Kylian Mbappe scores France’s fourth goal past Croatia’s Danijel Subasic in the 2018 FIFA World Cup Final in Moscow in July. (Shaun Botterill/Getty Images)

Despite years of impropriety, FIFA — soccer’s international governing body — has eliminated the term “corruption” from its code of ethics.

World soccer officials have long been accused of taking bribes, diverting funds and match-fixing. The most prominent pair — former FIFA president Sepp Blatter and former vice president Jack Warner — were investigated by the ethics committee before being removed from the organization. Warner was subsequently banned for life and faces extradition to the United States on a variety of criminal charges.

After persistent claims of corruption and mismanagement, the ethics committee removed Blatter from his post in 2015. Warner was suspended by the committee in 2011; about a month later, FIFA announced his resignation from all his posts within the organization.
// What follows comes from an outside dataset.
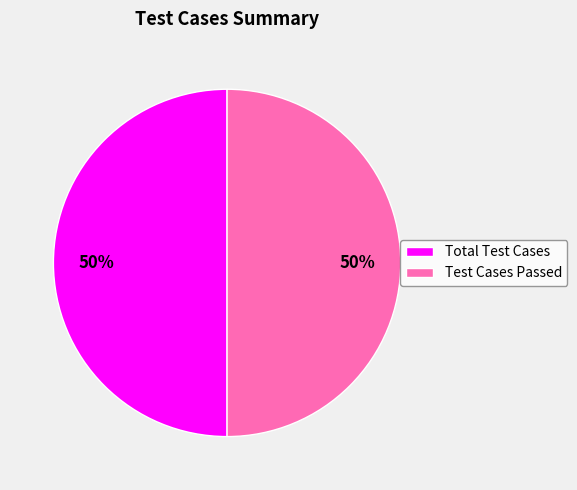

The Total Test Cases slice represents 50% of the pie. True or false?

True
That same committee has now watered down punishments for malfeasance.

The previous edition of the code of ethics, adopted in 2012, referred to “bribery and corruption” and noted that while other offenses face a 10-year statute of limitations, “Prosecution for bribery and corruption is not subject to such a limitation period.”

But the 2018 edition identifies specifically “betting, gambling or similar activities” and “bribery, misappropriation of funds and match manipulation.”

FIFA vowed a corruption crackdown after the Department of Justice indicted more than a dozen world soccer officials — including Warner — in 2015 on charges that included wire fraud, racketeering and money laundering.

But malfeasance persists in the organization. In May, FIFA banned the former Salvadoran national team coach for life for attempting to talk his club into throwing a 2016 match against Canada. It banned the former general secretary of the Guatemalan Football Association for life for awarding media rights contracts to certain companies in exchange for personal kickbacks.

The new code of ethics seems to walk back steps taken in that crackdown. The changes may seem semantic, but wholesale alterations appear in how such offenses are punished. Now, the 10-year statute of limitations applies to these violations as well.

And under a new rule, “defamation,” violators can be banned from the sport for up to five years.

“Persons bound by this Code are forbidden from making any public statements of a defamatory nature towards FIFA and/or towards any other person bound by this Code in the context of FIFA events,” according to article 22.2.